What Happens When You Split 66,745 Words Across 5 Simultaneous Agents

The dentalad/ads-research/ directory had accumulated 66,745 words across 24 documents — 12 V1 originals, 8 V2 verified revisions, and 4 consolidated reports. V2 had already overturned 12 claims from V1: Naver’s Cue: recommendation algorithm was assumed to be active, but it shut down on 2026-04-09; blog production costs were corrected from ₩26,000 to ₩1,700 + labor. The question was whether V2 itself was reliable.

Rather than reviewing sequentially (a 4–5 hour job), I split by domain and dispatched five agents simultaneously:

Regulation   → Korea AI Basic Act · FTC · Supreme Court · Medical Act
Competitors  → CareLabs + Top 5 domestic + global benchmarks
Platforms    → Naver · Meta · ChatGPT ecosystem trends
Economics    → Cost structure · pricing · MRR model
Market       → CRM benchmarks · ROAS · LTV · TAM numbers

Each agent had one constraint: “fact-check report, under 900 words.” That ceiling matters — without it, agents expand their output and context windows saturate. The entire verification run finished within a single session.

The Errors That Only Surface When You’re Looking for Failures

Most of the 12 issues were stale data or outdated assumptions. But the most significant was a subject/object inversion in the platform research.

The document claimed: “ChatGPT blocked Naver.”

What actually happened: Naver blocked ChatGPT’s web crawler. The subject and object were completely reversed.
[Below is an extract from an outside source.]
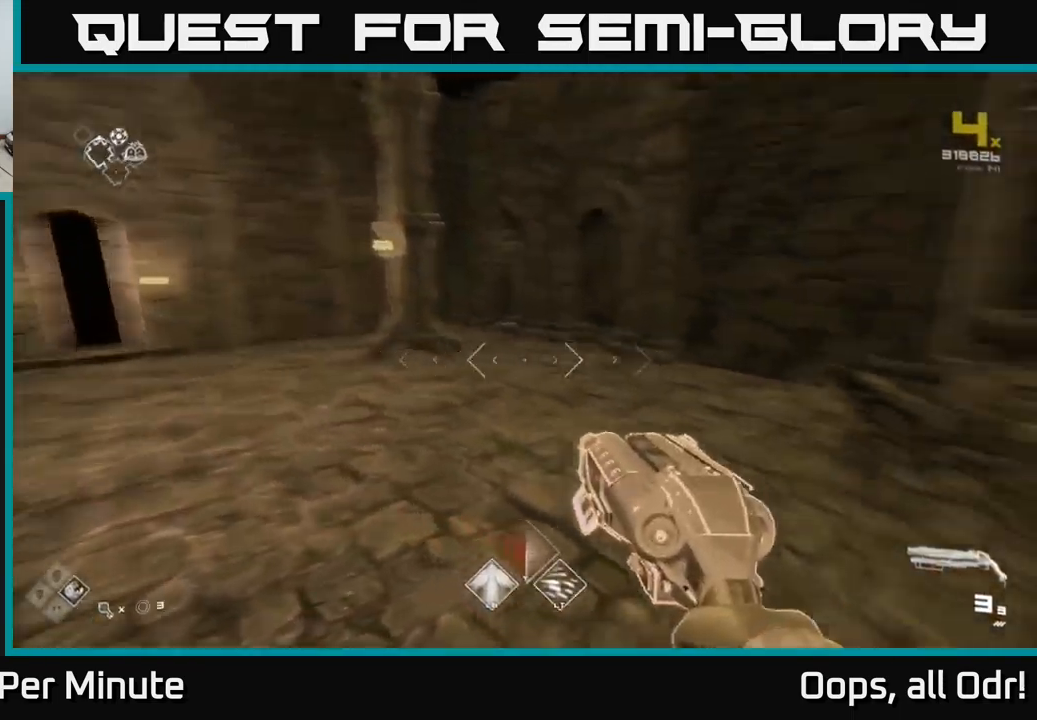
{"buttons": [], "left_stick": "up-right", "right_stick": "center", "events": [[84, "left_stick", "center"], [134, "left_stick", "up"], [184, "left_stick", "up-right"], [400, "right_stick", "center"]]}
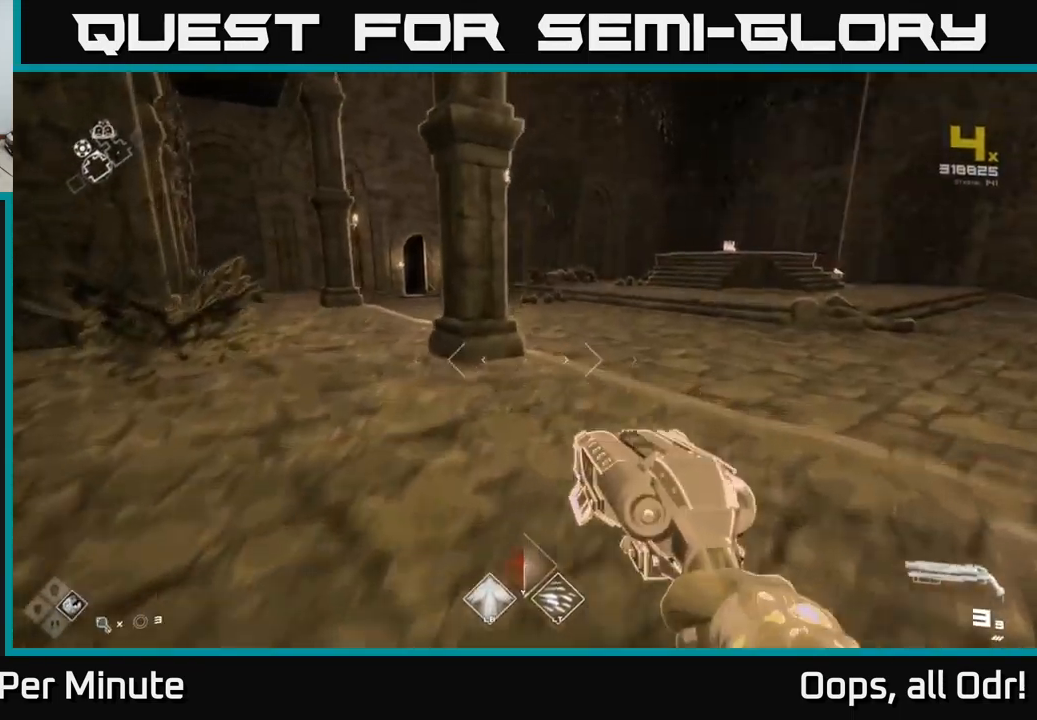
{"buttons": [], "left_stick": "up-right", "right_stick": "center", "events": [[17, "A", "down"], [117, "A", "up"], [200, "A", "down"], [300, "A", "up"]]}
The sentence was grammatically plausible in Korean; only an agent explicitly prompted to find reasons something could be false caught the reversal.

Two other findings worth noting:

  • The FTC virtual persona advertising rule was listed as “in effect” — it was still at the administrative notice stage
  • CareLabs (dominant dental marketing platform in Korea) has been in an active acquisition process since October 2024 — the agent surfaced this independently from outside the existing research corpus

After verification: updated FINAL-REPORT.md, EXECUTIVE-SUMMARY.md, RISKS.md, and generated verification/01–05.md as audit trails.

The right prompt for a verification agent isn’t “confirm this is true” — it’s “find every reason this could be wrong.”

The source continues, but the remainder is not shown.